А меня посетители любили. И у стойки моей торчали, со мной беседовали, не просто попить-поесть равнодушно заказывали; и к столикам подзывали, и я подходил, всегда чистенький, в белой ангельской рубахе своей и в смоляной джентльменской сатанинской бабочке, услужливый, вежливый, улыбался широко, и улыбка не приклеенной-нарочной была, а теплой, моей родной, и – полотенчико чистое свободно висело через руку мою, на локте: чего изволите, граждане? Мне одна девушка так и сказала: вы, говорит, какой-то дореволюционный. А как вас зовут?
Она познакомиться хотела. Я честно сказал, как меня зовут. Я принес девушке крепкий кофе в маленькой чашечке – она попросила двойной. И я так нежно улыбался ей, будто бы она была моей любимой. Я представлял на ее месте Верочку: как мы тихо сидим в кафе, тихо потягиваем кофе из крохотных чашечек. Улыбаемся друг другу. Иногда целуемся. Как в красивом заграничном фильме.
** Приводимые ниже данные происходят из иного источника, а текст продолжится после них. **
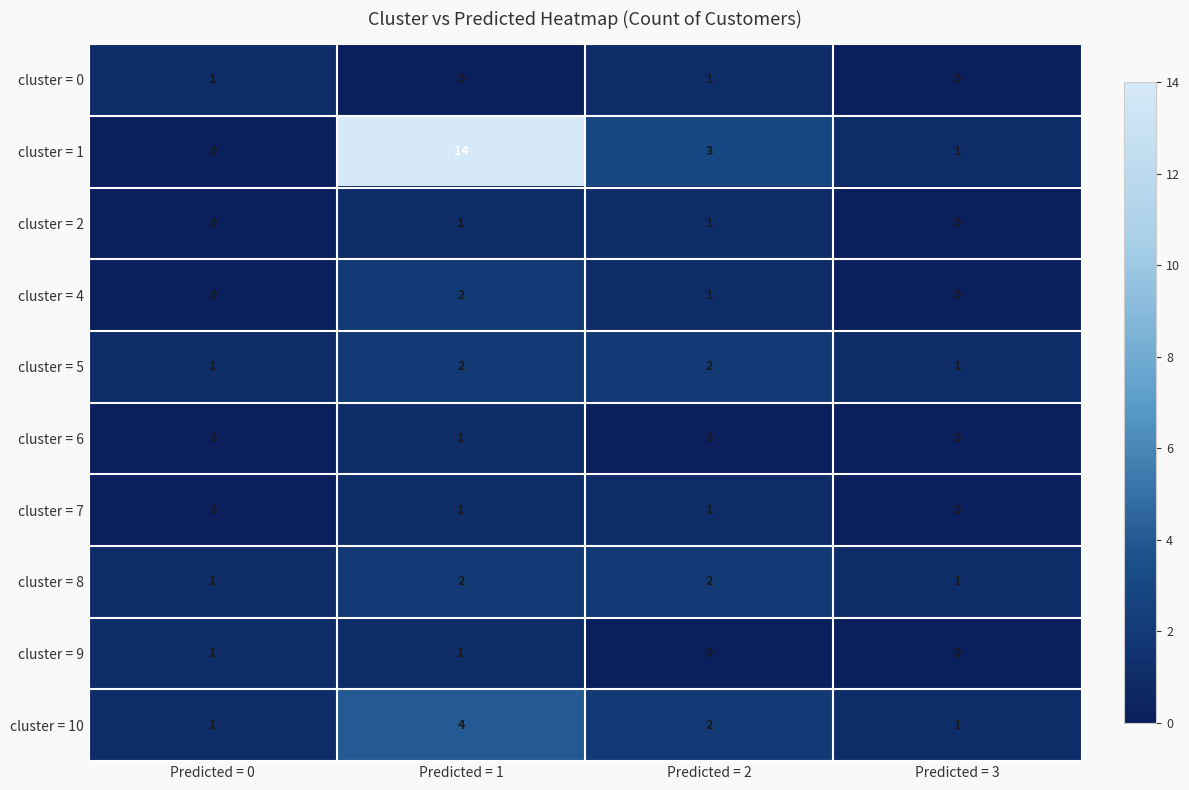

At which category is the sum across all series the highest?

Predicted = 1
Девушка мне свой телефон оставила.
И еще многие оставляли, и девушки, и женщины, наверное, смазлив я был в те годы, привлекателен на лицо, нравился им.
И они думали: а вдруг…
А я стоял рядом со столиком с полотенцем через локоть, улыбался и думал: директор сказал, завтра кафе закрывают, потому дом на слом, надо быстро искать другую работу.
И каменщиком на стройке я подвизался – мастерок у меня так и летал в руках, я ловко научился с ним управляться; кирпичи-то я клал, а краем глаза наблюдал за художниками, что взялись в том доме расписывать стены и потолок – я еще тогда не знал, что это дело называется фреска, я пялился во все глаза, интересно мне было, как это ребята сначала углем царапают на белых, заштукатуренных стенах, и жаль мне было свежей, снежной и чистой белизны, а потом – из-под кистей у них – на стену – будто огонь брызжет, будто синие ручьи текут, будто алая кровь льется, будто цветы они из-за пазухи об стену бросают, огромные, тяжелые букеты, разбивают букеты об стену, розы-лилии, васильки-ромашки, море цветов.
Умело они с кистями и красками обращались, а я – смотрел.
И – запоминал.
Для чего? Для чего-то? Что придет потом?
После работы своей тяжкой и долгой я приходил домой, как в рай. Мылся, благо душ дома был. Кряхтел и стонал от удовольствия под горячей водяной струей. Газовый аппарат гудел дико, опасно. Мать уже спала, на том диване, на котором спал покойный отец. Ее шея задиралась, голова сползала с подушки, она храпела громко и раскатисто, как мужик. В комнате стоял стойкий запах перегара. Я уже не знал, кто тут пил спиртное: мать, сестры, Верочка или Верочкины друзья. Может быть, все вместе.
Верочки чаще всего дома не было. Чаще всего она приходила домой под утро. Я слышал, как она стучит сбрасываемой обувью. Она стряхивала сапоги или ботинки или туфли с ног, и они летели – хлесь! дрысь! – в разные стороны и шлепались об пол и стены прихожей.